*** Opening of Data below ***
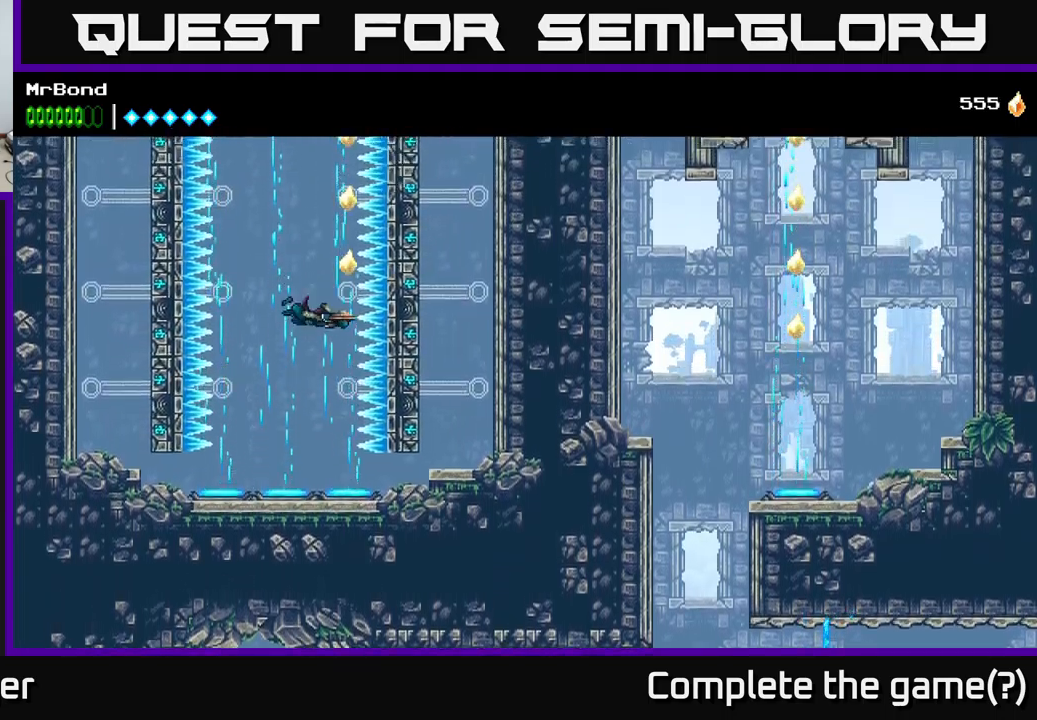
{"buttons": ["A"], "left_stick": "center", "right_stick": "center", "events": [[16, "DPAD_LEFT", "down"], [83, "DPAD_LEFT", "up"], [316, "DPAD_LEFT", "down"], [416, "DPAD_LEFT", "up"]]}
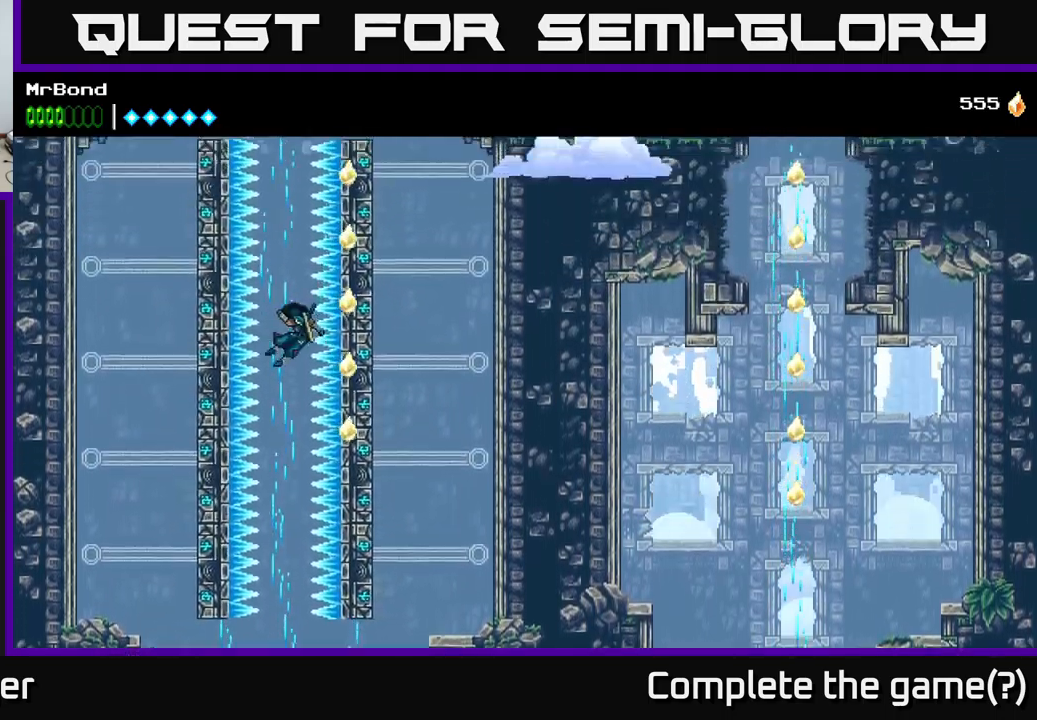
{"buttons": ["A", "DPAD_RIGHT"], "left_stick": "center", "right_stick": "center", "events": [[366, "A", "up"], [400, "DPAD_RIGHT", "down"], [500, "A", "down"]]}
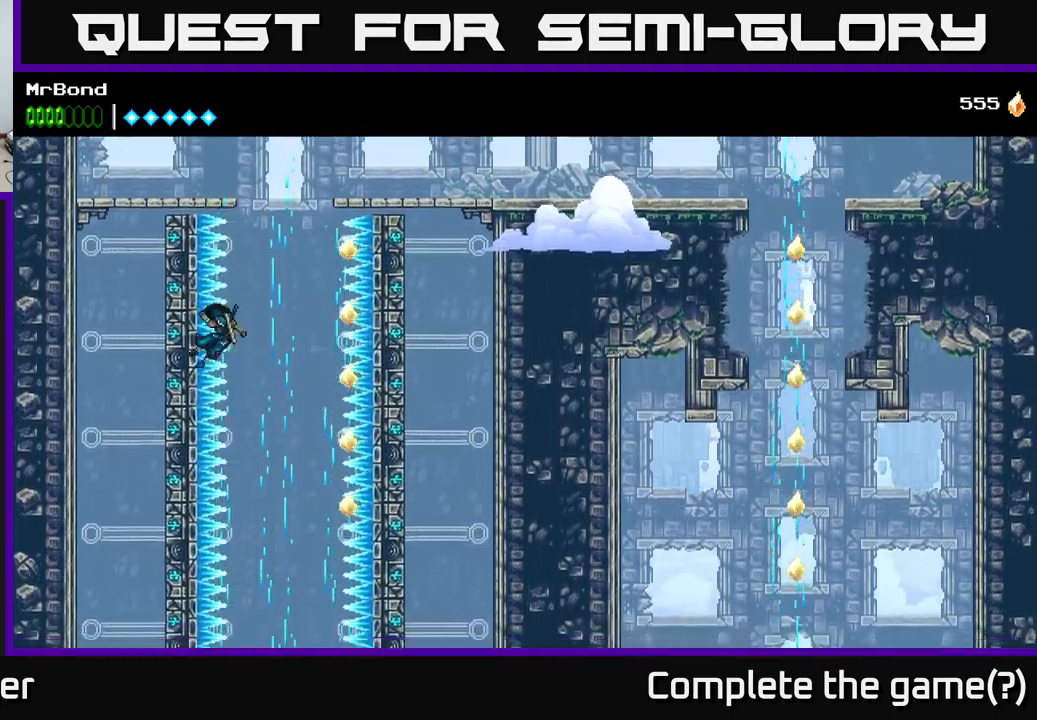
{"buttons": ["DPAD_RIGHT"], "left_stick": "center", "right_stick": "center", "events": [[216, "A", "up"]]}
*** Close of Data below ***
What this task involves — The job is to return the listing above exactly, minus its pictures.

Result —
{"buttons": ["A"], "left_stick": "center", "right_stick": "center", "events": [[16, "DPAD_LEFT", "down"], [83, "DPAD_LEFT", "up"], [316, "DPAD_LEFT", "down"], [416, "DPAD_LEFT", "up"]]}
{"buttons": ["A", "DPAD_RIGHT"], "left_stick": "center", "right_stick": "center", "events": [[366, "A", "up"], [400, "DPAD_RIGHT", "down"], [500, "A", "down"]]}
{"buttons": ["DPAD_RIGHT"], "left_stick": "center", "right_stick": "center", "events": [[216, "A", "up"]]}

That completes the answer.